* [Data for this task]:

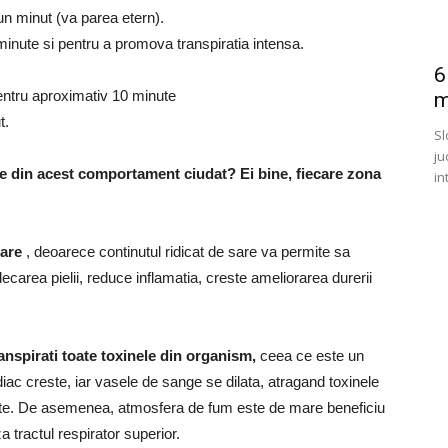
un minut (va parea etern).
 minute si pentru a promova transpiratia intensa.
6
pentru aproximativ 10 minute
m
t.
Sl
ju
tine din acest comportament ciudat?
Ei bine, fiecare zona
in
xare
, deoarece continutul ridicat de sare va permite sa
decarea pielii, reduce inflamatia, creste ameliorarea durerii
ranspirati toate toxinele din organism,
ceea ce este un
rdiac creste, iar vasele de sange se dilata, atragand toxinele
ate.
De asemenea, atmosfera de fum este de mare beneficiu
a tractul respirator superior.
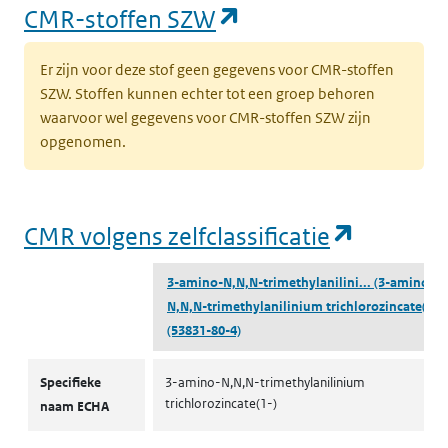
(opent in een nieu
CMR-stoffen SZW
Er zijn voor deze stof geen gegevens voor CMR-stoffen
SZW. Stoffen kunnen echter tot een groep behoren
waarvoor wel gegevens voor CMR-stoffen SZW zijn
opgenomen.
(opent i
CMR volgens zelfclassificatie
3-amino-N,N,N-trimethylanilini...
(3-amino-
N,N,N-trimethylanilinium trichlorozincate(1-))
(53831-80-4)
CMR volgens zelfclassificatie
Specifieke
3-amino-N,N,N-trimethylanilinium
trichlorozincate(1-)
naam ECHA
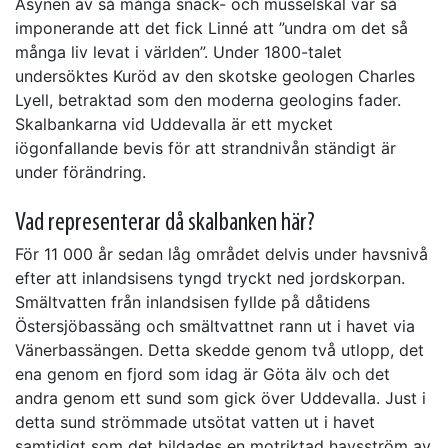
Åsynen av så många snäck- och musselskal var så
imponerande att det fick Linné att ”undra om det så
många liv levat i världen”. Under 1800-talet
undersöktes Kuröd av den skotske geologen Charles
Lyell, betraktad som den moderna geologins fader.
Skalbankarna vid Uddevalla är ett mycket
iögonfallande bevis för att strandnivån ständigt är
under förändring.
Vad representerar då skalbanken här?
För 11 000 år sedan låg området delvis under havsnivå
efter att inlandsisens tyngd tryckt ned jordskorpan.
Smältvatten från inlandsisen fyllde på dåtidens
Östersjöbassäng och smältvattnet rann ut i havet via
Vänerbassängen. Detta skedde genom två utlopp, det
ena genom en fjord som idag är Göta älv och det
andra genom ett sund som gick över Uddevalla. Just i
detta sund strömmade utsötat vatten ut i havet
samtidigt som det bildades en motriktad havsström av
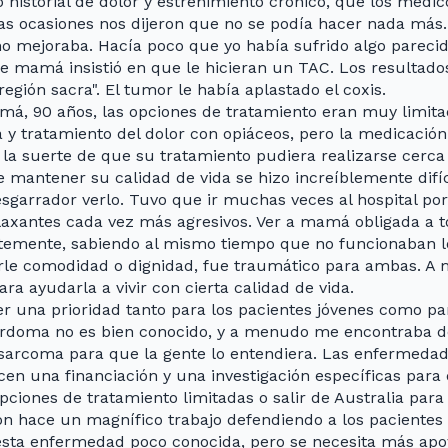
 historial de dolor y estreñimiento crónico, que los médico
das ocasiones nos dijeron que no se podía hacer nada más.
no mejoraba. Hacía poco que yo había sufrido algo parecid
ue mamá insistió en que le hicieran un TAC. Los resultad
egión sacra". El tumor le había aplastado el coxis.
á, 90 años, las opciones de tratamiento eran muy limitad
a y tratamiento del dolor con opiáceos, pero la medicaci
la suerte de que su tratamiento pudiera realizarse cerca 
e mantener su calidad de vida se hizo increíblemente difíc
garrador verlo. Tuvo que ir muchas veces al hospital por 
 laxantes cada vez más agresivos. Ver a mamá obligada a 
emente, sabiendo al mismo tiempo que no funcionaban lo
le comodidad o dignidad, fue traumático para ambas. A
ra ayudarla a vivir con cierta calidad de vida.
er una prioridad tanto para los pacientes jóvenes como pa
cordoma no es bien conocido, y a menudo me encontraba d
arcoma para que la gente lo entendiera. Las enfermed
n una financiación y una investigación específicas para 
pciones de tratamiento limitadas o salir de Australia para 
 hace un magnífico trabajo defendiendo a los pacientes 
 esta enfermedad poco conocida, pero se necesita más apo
---
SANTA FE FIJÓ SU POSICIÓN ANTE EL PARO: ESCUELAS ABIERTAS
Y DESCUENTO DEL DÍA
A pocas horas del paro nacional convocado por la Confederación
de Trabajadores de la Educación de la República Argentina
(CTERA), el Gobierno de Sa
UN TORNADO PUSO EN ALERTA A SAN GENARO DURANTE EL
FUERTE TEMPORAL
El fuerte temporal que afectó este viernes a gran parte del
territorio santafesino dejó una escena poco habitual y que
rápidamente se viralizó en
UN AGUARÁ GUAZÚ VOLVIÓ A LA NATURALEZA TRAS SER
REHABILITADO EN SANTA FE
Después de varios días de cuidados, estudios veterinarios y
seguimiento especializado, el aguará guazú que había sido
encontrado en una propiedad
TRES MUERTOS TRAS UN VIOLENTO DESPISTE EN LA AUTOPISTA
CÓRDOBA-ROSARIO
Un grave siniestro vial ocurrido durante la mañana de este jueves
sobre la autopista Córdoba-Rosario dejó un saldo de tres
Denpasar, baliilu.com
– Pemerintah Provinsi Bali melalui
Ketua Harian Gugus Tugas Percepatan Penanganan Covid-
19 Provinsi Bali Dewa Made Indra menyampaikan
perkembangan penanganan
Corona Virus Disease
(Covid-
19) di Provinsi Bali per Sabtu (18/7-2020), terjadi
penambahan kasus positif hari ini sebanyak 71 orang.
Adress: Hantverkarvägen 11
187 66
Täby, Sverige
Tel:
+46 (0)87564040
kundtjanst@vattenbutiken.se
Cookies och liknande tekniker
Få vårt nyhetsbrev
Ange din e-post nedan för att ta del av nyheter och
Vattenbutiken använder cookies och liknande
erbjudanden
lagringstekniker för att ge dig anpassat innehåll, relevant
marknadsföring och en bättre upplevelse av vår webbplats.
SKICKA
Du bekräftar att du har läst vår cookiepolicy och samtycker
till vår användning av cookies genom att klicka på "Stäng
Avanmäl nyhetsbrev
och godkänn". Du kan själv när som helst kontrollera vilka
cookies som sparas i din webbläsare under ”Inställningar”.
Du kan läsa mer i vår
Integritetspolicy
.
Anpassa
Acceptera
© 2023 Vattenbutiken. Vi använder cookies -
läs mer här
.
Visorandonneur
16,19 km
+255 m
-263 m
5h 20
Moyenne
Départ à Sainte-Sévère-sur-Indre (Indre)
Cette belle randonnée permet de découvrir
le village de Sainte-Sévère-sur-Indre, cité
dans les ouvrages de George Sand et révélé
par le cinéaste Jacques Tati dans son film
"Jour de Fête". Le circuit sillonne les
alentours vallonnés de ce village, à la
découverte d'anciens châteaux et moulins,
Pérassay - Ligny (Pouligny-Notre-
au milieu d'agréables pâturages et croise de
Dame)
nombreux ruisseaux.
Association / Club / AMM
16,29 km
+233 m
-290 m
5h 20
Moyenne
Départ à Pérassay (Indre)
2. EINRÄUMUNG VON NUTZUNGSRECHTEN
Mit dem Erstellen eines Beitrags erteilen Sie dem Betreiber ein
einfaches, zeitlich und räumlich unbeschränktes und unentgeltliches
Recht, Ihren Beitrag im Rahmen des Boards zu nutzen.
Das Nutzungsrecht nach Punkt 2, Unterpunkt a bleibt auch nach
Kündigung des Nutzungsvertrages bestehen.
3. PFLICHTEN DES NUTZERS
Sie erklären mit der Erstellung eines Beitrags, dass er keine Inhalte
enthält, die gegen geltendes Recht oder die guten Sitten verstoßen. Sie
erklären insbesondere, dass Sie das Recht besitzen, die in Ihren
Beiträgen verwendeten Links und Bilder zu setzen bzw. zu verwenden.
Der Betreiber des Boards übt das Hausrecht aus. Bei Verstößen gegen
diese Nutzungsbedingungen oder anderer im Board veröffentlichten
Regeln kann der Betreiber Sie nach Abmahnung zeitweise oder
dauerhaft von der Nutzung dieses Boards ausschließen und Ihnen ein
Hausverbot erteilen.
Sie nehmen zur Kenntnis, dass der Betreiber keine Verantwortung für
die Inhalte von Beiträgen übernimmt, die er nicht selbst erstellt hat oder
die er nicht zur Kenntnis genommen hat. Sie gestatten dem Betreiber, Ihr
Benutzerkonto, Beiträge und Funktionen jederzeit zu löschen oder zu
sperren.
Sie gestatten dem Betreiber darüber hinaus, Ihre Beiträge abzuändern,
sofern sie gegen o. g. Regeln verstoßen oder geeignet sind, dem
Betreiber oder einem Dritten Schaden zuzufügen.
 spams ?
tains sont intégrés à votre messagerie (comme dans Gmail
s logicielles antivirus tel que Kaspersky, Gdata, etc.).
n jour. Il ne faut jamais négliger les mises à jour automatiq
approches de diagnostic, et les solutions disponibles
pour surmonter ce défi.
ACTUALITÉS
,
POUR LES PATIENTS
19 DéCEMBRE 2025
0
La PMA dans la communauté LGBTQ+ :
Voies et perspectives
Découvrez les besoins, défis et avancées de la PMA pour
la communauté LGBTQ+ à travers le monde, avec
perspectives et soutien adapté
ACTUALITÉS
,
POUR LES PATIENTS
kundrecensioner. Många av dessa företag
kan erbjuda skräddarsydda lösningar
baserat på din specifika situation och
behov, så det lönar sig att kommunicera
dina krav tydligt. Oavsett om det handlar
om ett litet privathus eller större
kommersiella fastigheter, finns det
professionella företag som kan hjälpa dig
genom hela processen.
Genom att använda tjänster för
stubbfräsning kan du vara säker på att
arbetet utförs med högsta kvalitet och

* [What is expected]: Looking above, find the stretch of lines that opens with the one holding "många liv levat" and closes with the one holding "arcoma para que". Copy it exactly, pictures excluded.

* [Solved exercise]:
många liv levat i världen”. Under 1800-talet
undersöktes Kuröd av den skotske geologen Charles
Lyell, betraktad som den moderna geologins fader.
Skalbankarna vid Uddevalla är ett mycket
iögonfallande bevis för att strandnivån ständigt är
under förändring.
Vad representerar då skalbanken här?
För 11 000 år sedan låg området delvis under havsnivå
efter att inlandsisens tyngd tryckt ned jordskorpan.
Smältvatten från inlandsisen fyllde på dåtidens
Östersjöbassäng och smältvattnet rann ut i havet via
Vänerbassängen. Detta skedde genom två utlopp, det
ena genom en fjord som idag är Göta älv och det
andra genom ett sund som gick över Uddevalla. Just i
detta sund strömmade utsötat vatten ut i havet
samtidigt som det bildades en motriktad havsström av
 historial de dolor y estreñimiento crónico, que los médico
das ocasiones nos dijeron que no se podía hacer nada más.
no mejoraba. Hacía poco que yo había sufrido algo parecid
ue mamá insistió en que le hicieran un TAC. Los resultad
egión sacra". El tumor le había aplastado el coxis.
á, 90 años, las opciones de tratamiento eran muy limitad
a y tratamiento del dolor con opiáceos, pero la medicaci
la suerte de que su tratamiento pudiera realizarse cerca 
e mantener su calidad de vida se hizo increíblemente difíc
garrador verlo. Tuvo que ir muchas veces al hospital por 
 laxantes cada vez más agresivos. Ver a mamá obligada a 
emente, sabiendo al mismo tiempo que no funcionaban lo
le comodidad o dignidad, fue traumático para ambas. A
ra ayudarla a vivir con cierta calidad de vida.
er una prioridad tanto para los pacientes jóvenes como pa
cordoma no es bien conocido, y a menudo me encontraba d
arcoma para que la gente lo entendiera. Las enfermed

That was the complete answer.